4.16      The committee strongly supports continued and increased funding for organisations engaged in research and other activities, such as health promotion and public education across all these areas.

The Australian Prostate Cancer BioResource

4.17      Underlying progress in all these areas is a need for research material, specifically tissue collected from prostate cancers.

Medical  researchers  will  undoubtedly  uncover  the  secrets  of  prostate cancer  variability  that  give  rise  to  this  complex  disease.  Discoveries will  come  from  studying  the  biology,  pathology  and  clinical  outcome of  tissues  from  a  large  number  of  men  with  the  disease,... More importantly,  the  more  cases  studied  the  more  likely  we  will  unravel the  full  spectrum  of  disease...[14]

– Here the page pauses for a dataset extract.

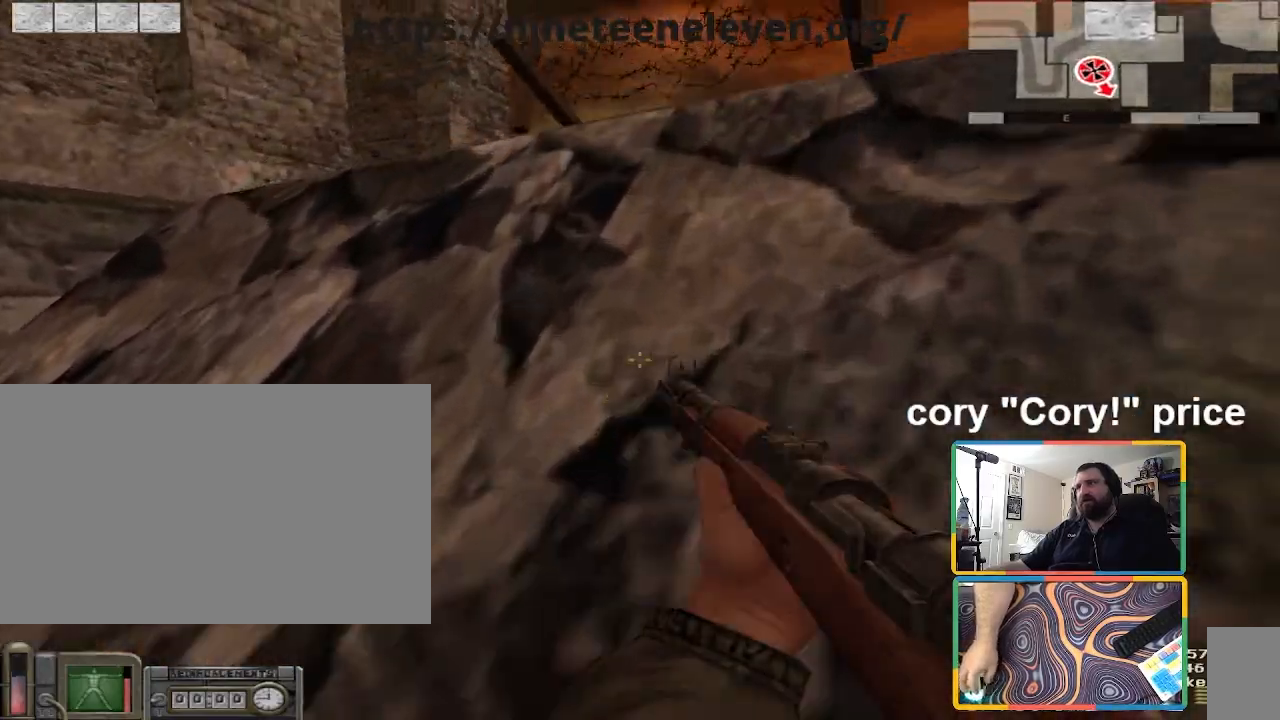
{"keys": ["w"], "mouse": [], "events": [[434, "d", "up"]]}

4.18      Only by being able to examine a large number of tissue samples and follow the progress of the disease over a period of ten to twenty years will researchers be able to make progress:

... prostate cancer tissues really form the basis for all of Australia’s prostate cancer research, into biomarkers of diagnosis, prognosis—that is, outcomes—and therapeutic response.[15]

4.19      A further reason for the importance of human tissue in prostate cancer research is that the use of laboratory animals does not provide a practical alternative:

The reason that biobanks and specimens taken from men are so important to a biomedical researcher in prostate cancer is that you do not have mouse models to work with. Mice do not get prostate cancer. You can make them do that if you genetically manipulate them, but it is not something that occurs spontaneously.[16]

4.20      The importance of being able to follow the development of a disease in individual patients is a product of the currently unpredictable nature of the disease:

...approximately 30 per cent of men operated on will fail that treatment. Their cancer will have already escaped the prostate by the time they are operated on. We cannot pick these people. Those patients will relapse in about three to seven years after the operation.[17]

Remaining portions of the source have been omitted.